> **DATA FOR REVIEW**:
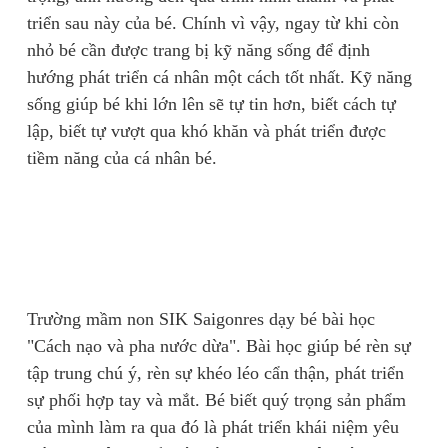
triển sau này của bé. Chính vì vậy, ngay từ khi còn
nhỏ bé cần được trang bị kỹ năng sống để định
hướng phát triển cá nhân một cách tốt nhất. Kỹ năng
sống giúp bé khi lớn lên sẽ tự tin hơn, biết cách tự
lập, biết tự vượt qua khó khăn và phát triển được
tiềm năng của cá nhân bé.
Trường mầm non SIK Saigonres dạy bé bài học
"Cách nạo và pha nước dừa". Bài học giúp bé rèn sự
tập trung chú ý, rèn sự khéo léo cẩn thận, phát triển
sự phối hợp tay và mắt. Bé biết quý trọng sản phẩm
của mình làm ra qua đó là phát triển khái niệm yêu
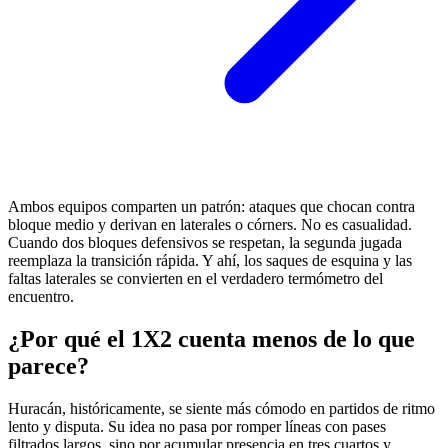
Ambos equipos comparten un patrón: ataques que chocan contra
bloque medio y derivan en laterales o córners. No es casualidad.
Cuando dos bloques defensivos se respetan, la segunda jugada
reemplaza la transición rápida. Y ahí, los saques de esquina y las
faltas laterales se convierten en el verdadero termómetro del
encuentro.
¿Por qué el 1X2 cuenta menos de lo que
parece?
Huracán, históricamente, se siente más cómodo en partidos de ritmo
lento y disputa. Su idea no pasa por romper líneas con pases
filtrados largos, sino por acumular presencia en tres cuartos y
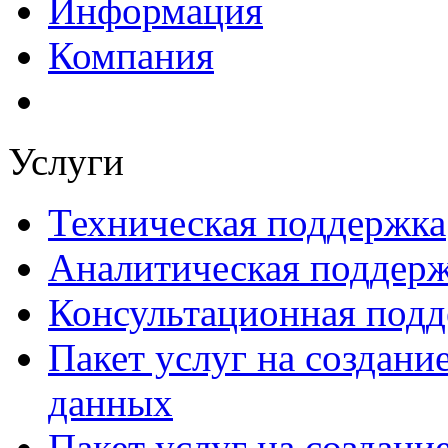
Информация
Компания
Услуги
Техническая поддержка
Аналитическая поддер
Консультационная под
Пакет услуг на создан
данных
Пакет услуг на создани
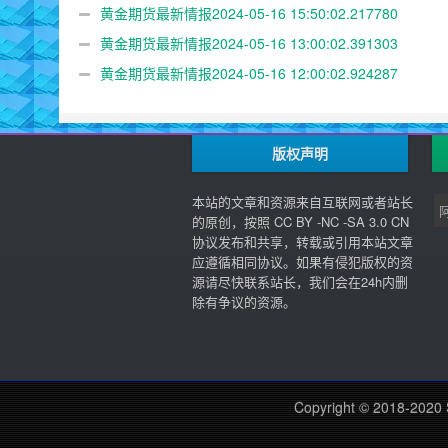
黄金期货最新情报2024-05-16 15:50:02.217780
黄金期货最新情报2024-05-16 13:00:02.391303
黄金期货最新情报2024-05-16 12:00:02.924287
版权声明
本站的文章和资源来自互联网或者站长
的原创，按照 CC BY -NC -SA 3.0 CN
协议发布和共享，转载或引用本站文章
应遵循相同协议。如果有侵犯版权的资
源请尽快联系站长，我们会在24h内删
除有争议的资源。
Copyright © 2018-2020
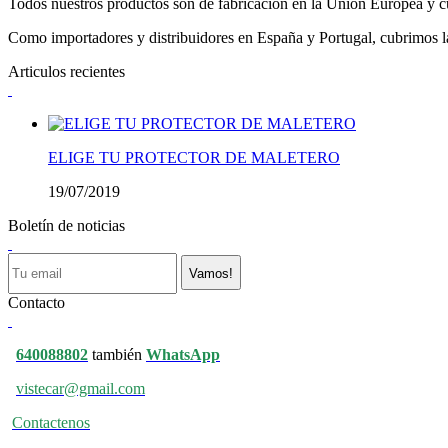
Todos nuestros productos son de fabricación en la Unión Europea y cu
Como importadores y distribuidores en España y Portugal, cubrimos la 
Articulos recientes
ELIGE TU PROTECTOR DE MALETERO
19/07/2019
Boletín de noticias
Vamos!
Contacto
640088802
también
WhatsApp
vistecar@gmail.com
Contactenos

> **EXERCISE INSTRUCTIONS**: Check the listing above for "sống". Show every line where it turns up.

> **SOLUTION FOR THIS TASK**:
nhỏ bé cần được trang bị kỹ năng sống để định
sống giúp bé khi lớn lên sẽ tự tin hơn, biết cách tự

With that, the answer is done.